Can you recast the text lines from all the rows below as a single numbered list, skipping any blank lines and leaving out the pictures?

(Beginning of Extracted information)

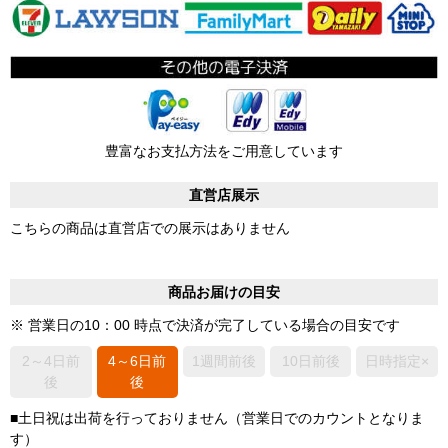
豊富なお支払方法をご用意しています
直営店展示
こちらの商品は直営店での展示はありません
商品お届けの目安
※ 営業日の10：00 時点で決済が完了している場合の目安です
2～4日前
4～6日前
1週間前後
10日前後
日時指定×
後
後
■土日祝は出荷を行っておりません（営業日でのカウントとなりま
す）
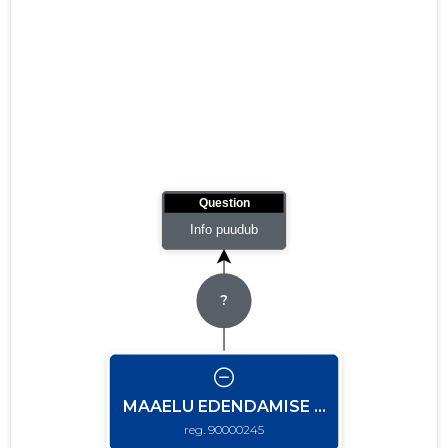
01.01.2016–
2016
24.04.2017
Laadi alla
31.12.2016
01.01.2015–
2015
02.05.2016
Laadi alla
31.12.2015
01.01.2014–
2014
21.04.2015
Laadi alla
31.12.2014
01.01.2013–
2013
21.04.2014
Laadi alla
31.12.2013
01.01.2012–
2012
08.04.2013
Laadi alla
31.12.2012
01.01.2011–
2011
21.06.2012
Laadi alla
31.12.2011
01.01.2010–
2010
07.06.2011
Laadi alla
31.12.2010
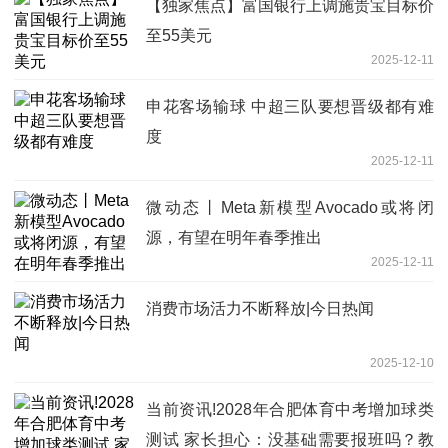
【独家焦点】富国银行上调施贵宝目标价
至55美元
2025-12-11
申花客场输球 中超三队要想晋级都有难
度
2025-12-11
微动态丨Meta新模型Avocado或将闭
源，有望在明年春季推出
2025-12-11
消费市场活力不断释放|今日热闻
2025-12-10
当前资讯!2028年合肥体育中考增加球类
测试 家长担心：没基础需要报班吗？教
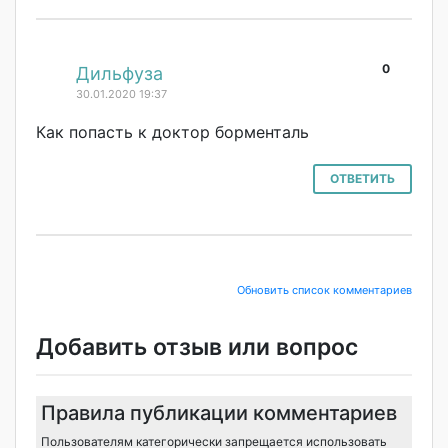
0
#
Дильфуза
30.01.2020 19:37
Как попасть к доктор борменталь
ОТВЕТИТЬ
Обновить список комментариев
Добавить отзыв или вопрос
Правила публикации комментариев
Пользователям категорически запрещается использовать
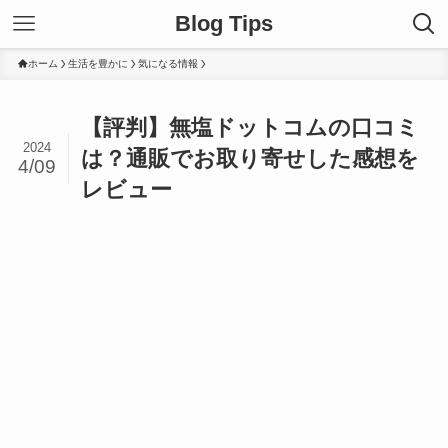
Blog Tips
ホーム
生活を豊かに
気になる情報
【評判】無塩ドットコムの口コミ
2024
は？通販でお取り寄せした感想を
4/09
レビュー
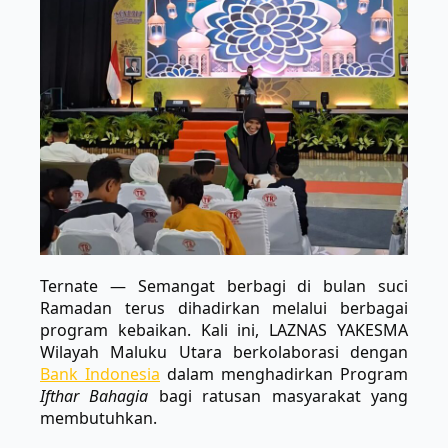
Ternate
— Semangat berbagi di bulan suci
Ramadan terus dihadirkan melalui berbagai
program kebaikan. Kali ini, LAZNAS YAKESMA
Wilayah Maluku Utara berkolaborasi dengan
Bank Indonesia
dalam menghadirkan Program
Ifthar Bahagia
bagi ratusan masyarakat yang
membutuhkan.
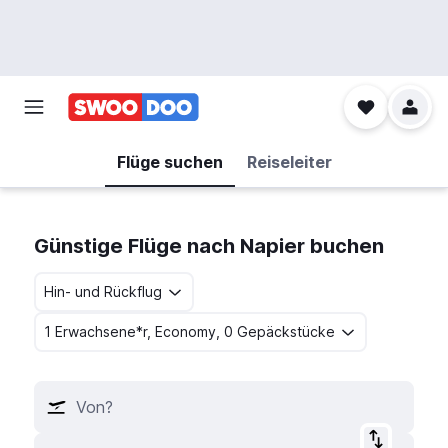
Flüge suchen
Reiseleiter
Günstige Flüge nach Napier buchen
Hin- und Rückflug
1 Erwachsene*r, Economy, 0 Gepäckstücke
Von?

(End of Extracted information)

→ **Exercise result**:
1. 豊富なお支払方法をご用意しています
2. 直営店展示
3. こちらの商品は直営店での展示はありません
4. 商品お届けの目安
5. ※ 営業日の10：00 時点で決済が完了している場合の目安です
6. 2～4日前
7. 4～6日前
8. 1週間前後
9. 10日前後
10. 日時指定×
11. 後
12. 後
13. ■土日祝は出荷を行っておりません（営業日でのカウントとなりま
14. す）
15. 01.01.2016–
16. 2016
17. 24.04.2017
18. Laadi alla
19. 31.12.2016
20. 01.01.2015–
21. 2015
22. 02.05.2016
23. Laadi alla
24. 31.12.2015
25. 01.01.2014–
26. 2014
27. 21.04.2015
28. Laadi alla
29. 31.12.2014
30. 01.01.2013–
31. 2013
32. 21.04.2014
33. Laadi alla
34. 31.12.2013
35. 01.01.2012–
36. 2012
37. 08.04.2013
38. Laadi alla
39. 31.12.2012
40. 01.01.2011–
41. 2011
42. 21.06.2012
43. Laadi alla
44. 31.12.2011
45. 01.01.2010–
46. 2010
47. 07.06.2011
48. Laadi alla
49. 31.12.2010
50. 【独家焦点】富国银行上调施贵宝目标价
51. 至55美元
52. 2025-12-11
53. 申花客场输球 中超三队要想晋级都有难
54. 度
55. 2025-12-11
56. 微动态丨Meta新模型Avocado或将闭
57. 源，有望在明年春季推出
58. 2025-12-11
59. 消费市场活力不断释放|今日热闻
60. 2025-12-10
61. 当前资讯!2028年合肥体育中考增加球类
62. 测试 家长担心：没基础需要报班吗？教
63. 0
64. #
65. Дильфуза
66. 30.01.2020 19:37
67. Как попасть к доктор борменталь
68. ОТВЕТИТЬ
69. Обновить список комментариев
70. Добавить отзыв или вопрос
71. Правила публикации комментариев
72. Пользователям категорически запрещается использовать
73. Blog Tips
74. ホーム
75. 生活を豊かに
76. 気になる情報
77. 【評判】無塩ドットコムの口コミ
78. 2024
79. は？通販でお取り寄せした感想を
80. 4/09
81. レビュー
82. Ternate
83. — Semangat berbagi di bulan suci
84. Ramadan terus dihadirkan melalui berbagai
85. program kebaikan. Kali ini, LAZNAS YAKESMA
86. Wilayah Maluku Utara berkolaborasi dengan
87. Bank Indonesia
88. dalam menghadirkan Program
89. Ifthar Bahagia
90. bagi ratusan masyarakat yang
91. membutuhkan.
92. Flüge suchen
93. Reiseleiter
94. Günstige Flüge nach Napier buchen
95. Hin- und Rückflug
96. 1 Erwachsene*r, Economy, 0 Gepäckstücke
97. Von?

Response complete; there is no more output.